Go through the records below and return each line that has "insertion" in it.

::::::::

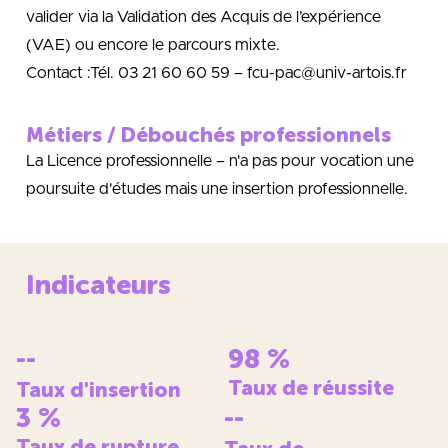
valider via la Validation des Acquis de l’expérience
(VAE) ou encore le parcours mixte.
Contact :Tél. 03 21 60 60 59 – fcu-pac@univ-artois.fr
Métiers / Débouchés professionnels
La Licence professionnelle – n'a pas pour vocation une
poursuite d'études mais une insertion professionnelle.
Indicateurs
--
98
%
Taux de réussite
Taux d'insertion
3
%
--
Taux de rupture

::::::::

== Solution to this exercise ==
poursuite d'études mais une insertion professionnelle.
Taux d'insertion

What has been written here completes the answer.